NOTE: Unlike other Intelligent Assistance programs, you can’t drag-and-drop an Event, or exported XML file, into the FindrCat window itself. However, the team at Intelligent Assistance tells me that this will be added in a future update.
Almost instantly, the list of keywords appears in the FindrCat window, along with the total duration associated with each keyword. Notice the check boxes? This allows you to select which keywords will be applied to the source media clips.
NOTE: And the durations are not needed or necessary, but still cool to look at.
Click Add Keyword Tags and FindrCat goes to work. The process of creating Finder tags takes only a few seconds, indicated by the spinning gear.
When it is done, a notification will appear briefly at the top right corner of your screen. It would be more helpful to have a Done alert when the task is complete.
A NOTE ON KEYWORD RANGES
In this article, I’ve applied keywords to entire clips. But I was curious to see how FindrCat handled keyword ranges, so I contacted the folks at Intelligent Assistance to ask. They told me: “Finder Tags are only applied to entire clips, whatever range you have will be applied to the whole clip. Overlapping ranges will simply have two keywords applied. This is a limitation of Finder tags that can’t be worked around.”
CHECKING YOUR WORK
Select any clip, choose File > Get Info (shortcut: Cmd + I) and see the tags at the top of the clip. These tags now travel wherever that clip goes, ready to be imported into Final Cut Pro X.
Or, go to List view in the Finder to see the tags applied to the clips.
NOTE: If you don’t see tags in the Finder, right-click on the Name column header and check the Tags option.
If this is the first time you’ve displayed tags in the Finder, you’ll find the Tags column all the way to the right in the Finder window. You can drag the column header wherever you want.
This utility performs a very useful function: preserving FCP X keywords directly into media files so that they move with the media file and can be reused at any time.

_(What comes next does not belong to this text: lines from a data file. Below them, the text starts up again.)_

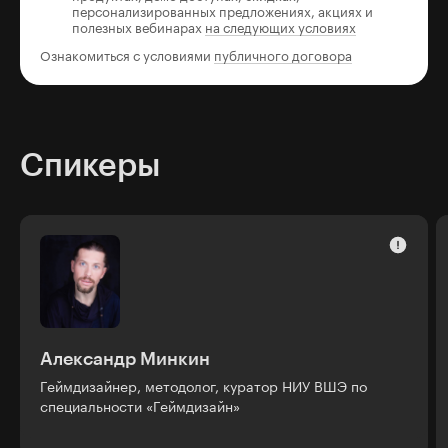
персонализированных предложениях, акциях и
полезных вебинарах
на следующих условиях
Ознакомиться с условиями
публичного договора
Спикеры
Александр Минкин
Геймдизайнер, методолог, куратор НИУ ВШЭ по
специальности «Геймдизайн»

My biggest concerns with this first release are that the language is unclear on how to import files into FindrCat and confusion on when a job is complete. The team at Intelligent Assistance is looking at ways to address these in future updates.
However, both these concerns are minor compared to the ability to preserve all our logging information. This is a very, very helpful utility to anyone logging clips using Final Cut Pro X.